-------- DATASET EXCERPT --------

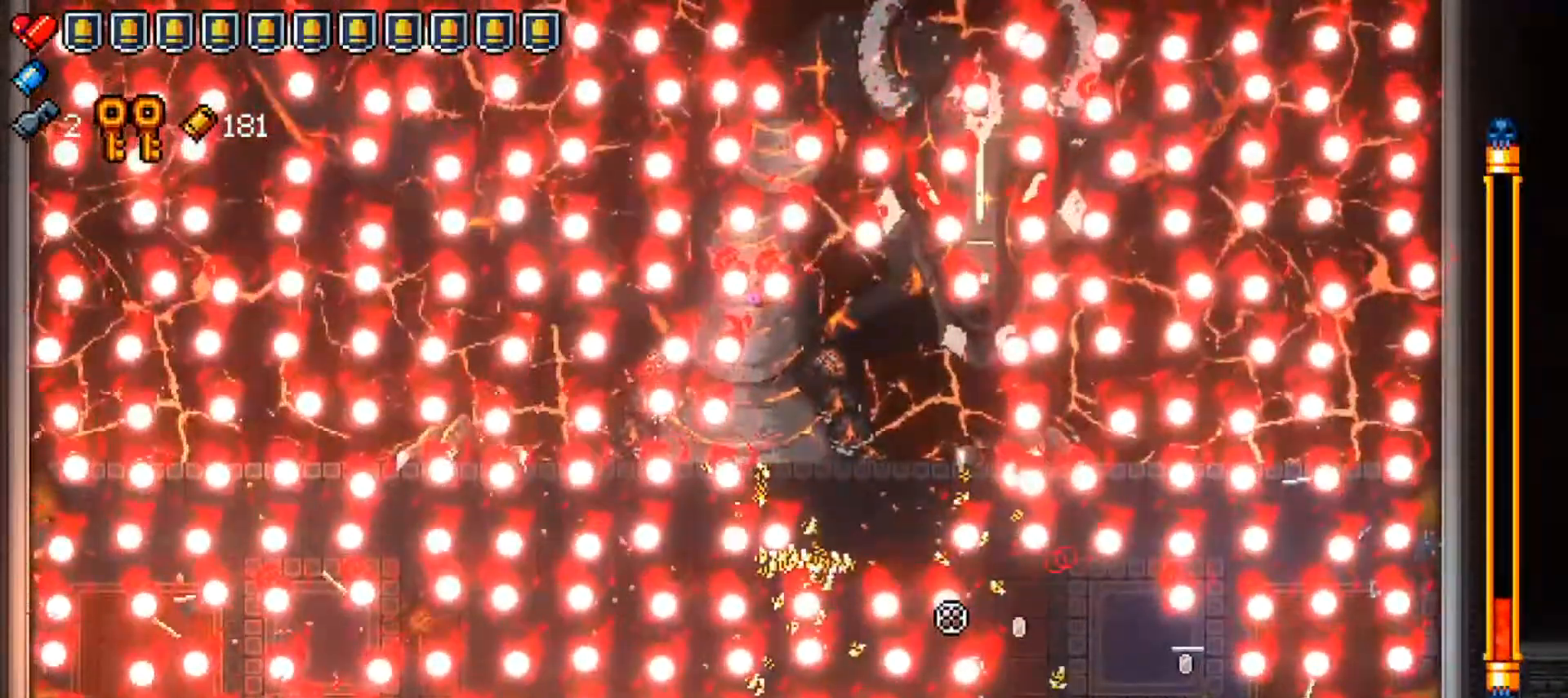
Gameplay with a controller (Xbox layout); each line is a JSON object with the inputs held at the frame after it. "events" lists button and stick changes between this image and that frame as [ms after this image, input, new state], when the widget could be followed in between.
{"buttons": ["L1"], "left_stick": "up-left", "right_stick": "up-left", "events": [[150, "left_stick", "down-right"], [267, "left_stick", "center"], [350, "left_stick", "up-left"], [484, "L1", "down"]]}
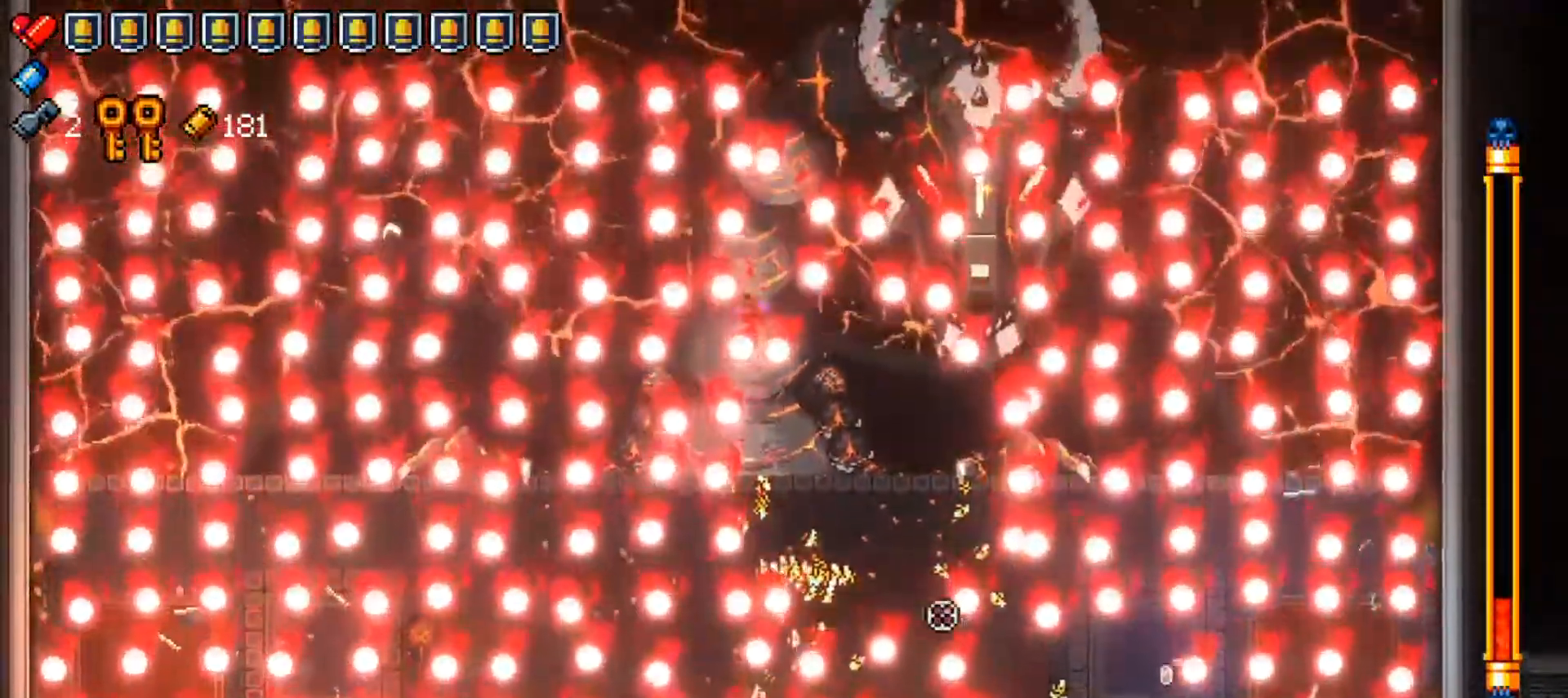
{"buttons": [], "left_stick": "center", "right_stick": "up-left", "events": [[334, "L1", "up"], [417, "left_stick", "center"]]}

--------

#### THE TASK:
Give the listing above again exactly, minus any images.

#### RESULT OF THE TASK:
Gameplay with a controller (Xbox layout); each line is a JSON object with the inputs held at the frame after it. "events" lists button and stick changes between this image and that frame as [ms after this image, input, new state], when the widget could be followed in between.
{"buttons": ["L1"], "left_stick": "up-left", "right_stick": "up-left", "events": [[150, "left_stick", "down-right"], [267, "left_stick", "center"], [350, "left_stick", "up-left"], [484, "L1", "down"]]}
{"buttons": [], "left_stick": "center", "right_stick": "up-left", "events": [[334, "L1", "up"], [417, "left_stick", "center"]]}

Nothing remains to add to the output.